What you have to do
Could you please count how many lines in the data below hold the string "tail"? Reply with only the number.
━━━━━ Material provided ━━━━━
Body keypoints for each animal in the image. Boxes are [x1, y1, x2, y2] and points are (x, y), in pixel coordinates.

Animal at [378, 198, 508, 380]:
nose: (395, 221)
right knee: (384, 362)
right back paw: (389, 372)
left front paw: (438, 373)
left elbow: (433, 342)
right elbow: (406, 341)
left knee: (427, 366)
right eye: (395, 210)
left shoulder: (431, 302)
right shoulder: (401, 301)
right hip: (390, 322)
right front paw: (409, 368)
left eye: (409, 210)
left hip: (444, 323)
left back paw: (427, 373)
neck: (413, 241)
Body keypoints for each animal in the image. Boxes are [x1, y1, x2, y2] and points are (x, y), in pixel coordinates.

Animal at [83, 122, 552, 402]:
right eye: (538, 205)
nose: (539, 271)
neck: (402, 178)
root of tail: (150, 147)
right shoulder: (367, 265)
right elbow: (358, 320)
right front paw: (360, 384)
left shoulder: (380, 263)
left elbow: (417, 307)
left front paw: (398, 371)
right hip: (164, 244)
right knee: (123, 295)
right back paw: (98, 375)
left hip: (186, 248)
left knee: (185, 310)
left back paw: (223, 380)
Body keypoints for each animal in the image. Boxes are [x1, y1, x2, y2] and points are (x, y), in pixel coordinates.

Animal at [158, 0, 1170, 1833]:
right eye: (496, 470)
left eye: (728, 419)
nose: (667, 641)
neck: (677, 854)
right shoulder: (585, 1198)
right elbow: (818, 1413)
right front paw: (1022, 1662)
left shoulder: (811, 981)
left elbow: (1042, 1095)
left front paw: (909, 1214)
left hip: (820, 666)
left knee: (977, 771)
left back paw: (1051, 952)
━━━━━
━━━━━ Material provided ━━━━━
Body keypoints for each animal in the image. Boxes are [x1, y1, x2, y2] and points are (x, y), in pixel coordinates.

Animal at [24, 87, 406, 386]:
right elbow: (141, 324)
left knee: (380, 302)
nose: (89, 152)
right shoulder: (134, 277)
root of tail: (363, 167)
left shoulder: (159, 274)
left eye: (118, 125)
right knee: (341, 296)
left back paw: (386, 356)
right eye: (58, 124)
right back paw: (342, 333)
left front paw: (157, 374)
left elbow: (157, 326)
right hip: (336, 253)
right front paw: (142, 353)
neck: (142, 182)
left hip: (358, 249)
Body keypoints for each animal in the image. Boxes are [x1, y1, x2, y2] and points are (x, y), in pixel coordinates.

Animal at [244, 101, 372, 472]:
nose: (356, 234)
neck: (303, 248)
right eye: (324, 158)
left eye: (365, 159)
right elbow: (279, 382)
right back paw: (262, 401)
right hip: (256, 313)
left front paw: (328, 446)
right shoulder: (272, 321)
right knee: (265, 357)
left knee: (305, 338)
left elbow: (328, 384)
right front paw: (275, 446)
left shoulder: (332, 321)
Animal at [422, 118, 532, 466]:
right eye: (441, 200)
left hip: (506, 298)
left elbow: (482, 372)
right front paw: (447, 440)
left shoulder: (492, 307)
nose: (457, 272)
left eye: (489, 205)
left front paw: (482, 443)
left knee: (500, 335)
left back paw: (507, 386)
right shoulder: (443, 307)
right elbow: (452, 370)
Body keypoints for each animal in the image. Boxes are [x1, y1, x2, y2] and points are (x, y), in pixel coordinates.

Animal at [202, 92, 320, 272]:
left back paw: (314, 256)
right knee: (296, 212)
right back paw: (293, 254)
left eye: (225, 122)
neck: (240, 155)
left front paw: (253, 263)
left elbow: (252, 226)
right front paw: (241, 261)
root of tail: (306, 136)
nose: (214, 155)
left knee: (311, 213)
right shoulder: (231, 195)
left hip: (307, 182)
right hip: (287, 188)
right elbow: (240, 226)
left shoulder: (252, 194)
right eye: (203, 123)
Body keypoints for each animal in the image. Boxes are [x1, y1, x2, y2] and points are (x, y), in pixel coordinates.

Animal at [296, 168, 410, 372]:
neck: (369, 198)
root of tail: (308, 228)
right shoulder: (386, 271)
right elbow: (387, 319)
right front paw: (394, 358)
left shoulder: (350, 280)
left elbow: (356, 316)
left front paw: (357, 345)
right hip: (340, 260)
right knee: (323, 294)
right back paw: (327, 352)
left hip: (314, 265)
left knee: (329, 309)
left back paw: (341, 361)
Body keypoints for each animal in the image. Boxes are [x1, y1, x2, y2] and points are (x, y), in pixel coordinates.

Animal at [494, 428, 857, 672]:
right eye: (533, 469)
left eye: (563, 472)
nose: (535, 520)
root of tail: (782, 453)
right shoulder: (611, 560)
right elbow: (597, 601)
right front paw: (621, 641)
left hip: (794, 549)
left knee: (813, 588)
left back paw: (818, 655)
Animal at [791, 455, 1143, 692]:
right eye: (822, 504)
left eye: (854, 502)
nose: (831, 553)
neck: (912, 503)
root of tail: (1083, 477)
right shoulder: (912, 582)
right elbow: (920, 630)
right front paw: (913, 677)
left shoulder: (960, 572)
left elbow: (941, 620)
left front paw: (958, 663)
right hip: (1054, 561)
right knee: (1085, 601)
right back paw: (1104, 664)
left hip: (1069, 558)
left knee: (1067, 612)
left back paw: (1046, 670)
━━━━━
Exercise answer
6